Team handel en haven
Vonnis in hoofdzaak en vrijwaring van 6 april 2022
in de zaak met zaaknummer / rolnummer: C/10/599837 / HA ZA 20-646 van
de besloten vennootschap met beperkte aansprakelijkheid
MIWAJO B.V.,
gevestigd te Amsterdam,
eiseres,
advocaat mr. I.M.C.A. Reinders Folmer te Amsterdam,
tegen
1. de besloten vennootschap met beperkte aansprakelijkheid
NIM CAPITAL B.V.,
gevestigd te Rotterdam,
2. de besloten vennootschap met beperkte aansprakelijkheid
STADSVASTGOED B.V.,
gevestigd te Rotterdam,
3. de besloten vennootschap met beperkte aansprakelijkheid
LOOK BEHEER B.V.,
gevestigd te Amsterdam,
gedaagden,
advocaat mr. Th.C. Visser te Rotterdam,
en in de zaak met zaaknummer / rolnummer C/10/608455 / HA ZA 20-1124 van
1. de besloten vennootschap met beperkte aansprakelijkheid
NIM CAPITAL B.V.,
gevestigd te Amsterdam,
2. de besloten vennootschap met beperkte aansprakelijkheid
STADSVASTGOED B.V.,
gevestigd te Amsterdam,
3. de besloten vennootschap met beperkte aansprakelijkheid
LOOK BEHEER B.V.,
gevestigd te Amsterdam,
eiseressen,
advocaat mr. Th.C. Visser te Rotterdam,
tegen
de besloten vennootschap met beperkte aansprakelijkheid
ART BUILDINGS B.V.,
gevestigd te Mijnsheerenland,
gedaagde,
advocaat mr. P. van der Mersch te Rotterdam.
Partijen zullen hierna Miwajo, NIM Capital c.s. en Art Buildings genoemd worden.
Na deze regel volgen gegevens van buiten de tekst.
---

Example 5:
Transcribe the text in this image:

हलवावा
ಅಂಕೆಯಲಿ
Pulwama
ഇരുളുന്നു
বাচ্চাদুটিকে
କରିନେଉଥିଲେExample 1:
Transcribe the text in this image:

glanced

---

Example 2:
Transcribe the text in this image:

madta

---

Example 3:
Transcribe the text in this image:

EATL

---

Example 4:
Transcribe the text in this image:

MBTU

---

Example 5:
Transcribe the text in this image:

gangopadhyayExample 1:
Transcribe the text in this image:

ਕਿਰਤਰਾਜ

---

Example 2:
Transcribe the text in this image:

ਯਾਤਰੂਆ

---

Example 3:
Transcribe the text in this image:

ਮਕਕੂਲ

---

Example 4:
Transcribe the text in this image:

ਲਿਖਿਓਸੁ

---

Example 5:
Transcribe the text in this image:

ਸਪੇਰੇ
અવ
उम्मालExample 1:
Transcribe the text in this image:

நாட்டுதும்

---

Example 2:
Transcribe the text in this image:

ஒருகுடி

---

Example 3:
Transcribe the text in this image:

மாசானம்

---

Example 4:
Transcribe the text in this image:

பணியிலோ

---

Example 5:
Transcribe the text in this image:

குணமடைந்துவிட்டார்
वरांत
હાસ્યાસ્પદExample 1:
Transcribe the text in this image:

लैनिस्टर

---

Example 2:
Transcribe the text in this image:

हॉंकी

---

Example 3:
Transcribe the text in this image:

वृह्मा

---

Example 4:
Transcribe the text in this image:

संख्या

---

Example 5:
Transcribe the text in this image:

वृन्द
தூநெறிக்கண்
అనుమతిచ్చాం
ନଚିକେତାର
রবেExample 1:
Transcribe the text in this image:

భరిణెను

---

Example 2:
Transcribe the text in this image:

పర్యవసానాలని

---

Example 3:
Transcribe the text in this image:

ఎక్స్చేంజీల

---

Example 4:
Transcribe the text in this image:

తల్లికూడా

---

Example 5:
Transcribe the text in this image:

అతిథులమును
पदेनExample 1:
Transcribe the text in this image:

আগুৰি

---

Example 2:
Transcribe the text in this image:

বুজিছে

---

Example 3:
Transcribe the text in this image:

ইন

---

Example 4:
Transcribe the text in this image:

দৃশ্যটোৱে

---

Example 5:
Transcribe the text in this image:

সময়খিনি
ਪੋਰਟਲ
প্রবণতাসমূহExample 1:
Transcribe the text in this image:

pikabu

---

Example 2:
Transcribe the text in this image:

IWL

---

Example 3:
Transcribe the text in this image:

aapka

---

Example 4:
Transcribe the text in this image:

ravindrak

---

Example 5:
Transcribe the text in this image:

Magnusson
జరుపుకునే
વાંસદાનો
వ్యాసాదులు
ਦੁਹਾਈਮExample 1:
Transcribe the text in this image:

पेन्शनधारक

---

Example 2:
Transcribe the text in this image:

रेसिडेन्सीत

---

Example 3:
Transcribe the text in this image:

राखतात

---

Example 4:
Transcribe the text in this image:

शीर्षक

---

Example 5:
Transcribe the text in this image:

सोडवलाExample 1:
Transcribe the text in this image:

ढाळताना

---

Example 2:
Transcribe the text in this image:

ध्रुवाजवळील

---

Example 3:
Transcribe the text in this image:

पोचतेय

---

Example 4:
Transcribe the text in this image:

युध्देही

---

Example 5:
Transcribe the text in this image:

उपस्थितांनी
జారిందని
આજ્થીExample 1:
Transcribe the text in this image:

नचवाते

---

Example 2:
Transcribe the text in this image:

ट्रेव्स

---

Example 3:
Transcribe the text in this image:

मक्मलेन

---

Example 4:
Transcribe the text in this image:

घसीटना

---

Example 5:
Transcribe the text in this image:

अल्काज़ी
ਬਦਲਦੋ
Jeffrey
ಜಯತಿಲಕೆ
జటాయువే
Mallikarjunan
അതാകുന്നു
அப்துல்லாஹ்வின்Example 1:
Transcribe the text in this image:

1..De procedure in de hoofdzaak

1.1.
Het verloop van de procedure blijkt uit:
  • het vonnis in incident van 14 oktober 2020 en de daarin genoemde stukken;
  • de conclusie van antwoord;
  • de akte wijziging van eis tevens houdende akte overlegging producties;
  • de spreeknotities van Miwajo;
  • randnummer 14 van de pleitaantekeningen van NIM Capital c.s.;
  • het proces-verbaal van mondelinge behandeling van 3 juni 2021.
1.2.
Ten slotte is vonnis bepaald.

2..De procedure in de vrijwaringszaak

2.1.
Het verloop van de procedure blijkt uit:
  • de dagvaarding in vrijwaring, met producties;
  • de conclusie van antwoord in vrijwaring, met producties;
  • de akte houdende producties, tevens houdende akte uitlating producties en akte houdende uitlating wijziging van eis;
  • de randnummers 1 t/m 13 van de pleitaantekeningen van NIM Capital c.s.
  • het proces-verbaal van mondelinge behandeling van 3 juni 2021.
2.2.
Ten slotte is vonnis bepaald.

3..De feiten

3.1.
Miwajo heeft van NIM Capital c.s., het pand met aanhorigheden aan de
[adres 1] en [adres 2] (verder het “pand”) gekocht. De schriftelijke koopovereenkomst (verder “koopovereenkomst 1”) is door partijen ondertekend op 10 september 2018.
3.2.
NIM Capital c.s. heeft het pand op haar beurt gekocht van Art Buildings, dat sinds 1990 de eigenaresse van het pand was. De schriftelijke koopovereenkomst tussen NIM Capital c.s. en Art Buildings (verder “koopovereenkomst 2”) is ondertekend op 13 september 2018.
3.3.
De levering van het pand heeft middels een zogeheten A-B-C-transactie plaatsgevonden op 5 november 2018.
3.4.
In de door NIM Capital c.s. aan Miwajo verstrekte verkoopinformatie ten aanzien van het pand is onder meer het volgende vermeld:
“De verdiepingen beschikken tevens over een horeca bestemming. Optopping is tevens mogelijk”.
3.5.
Voorafgaand aan het sluiten van koopovereenkomst 1 is door Art Buildings een door A.V.S. Engineering B.V. (verder “AVS”) opgestelde gewichtsberekening (met betrekking tot de fundering van het pand, verder het “AVS-rapport”) ter beschikking gesteld. In dit rapport is, voor zover hier van belang, het volgende vermeld:
“In de bijhorende berekeningen zijn de belastingen bepaald op de fundering.
(…)
De controle op de belasting van de palen heeft plaatsgevonden op basis van de NEN 8700. Hoewel er een overschrijding is van de paalbelasting op een aantal plaatsen wordt schade door overschrijding met deze waarden van de paalbelasting nihil geacht. Overschrijding van de paalbelasting komt enkele indien alle vloeren volbelast zijn. Bovendien werd de toelaatbare paalbelasting in het verleden berekend met een veiligheidsfactor van 2. Overschrijding van de paalbelasting met deze waarden betekent een kleine afname op de veiligheid[s]marge van destijds. Schade (scheurvorming) heeft bij bestaande panden veelal andere oorzaken.”
3.6.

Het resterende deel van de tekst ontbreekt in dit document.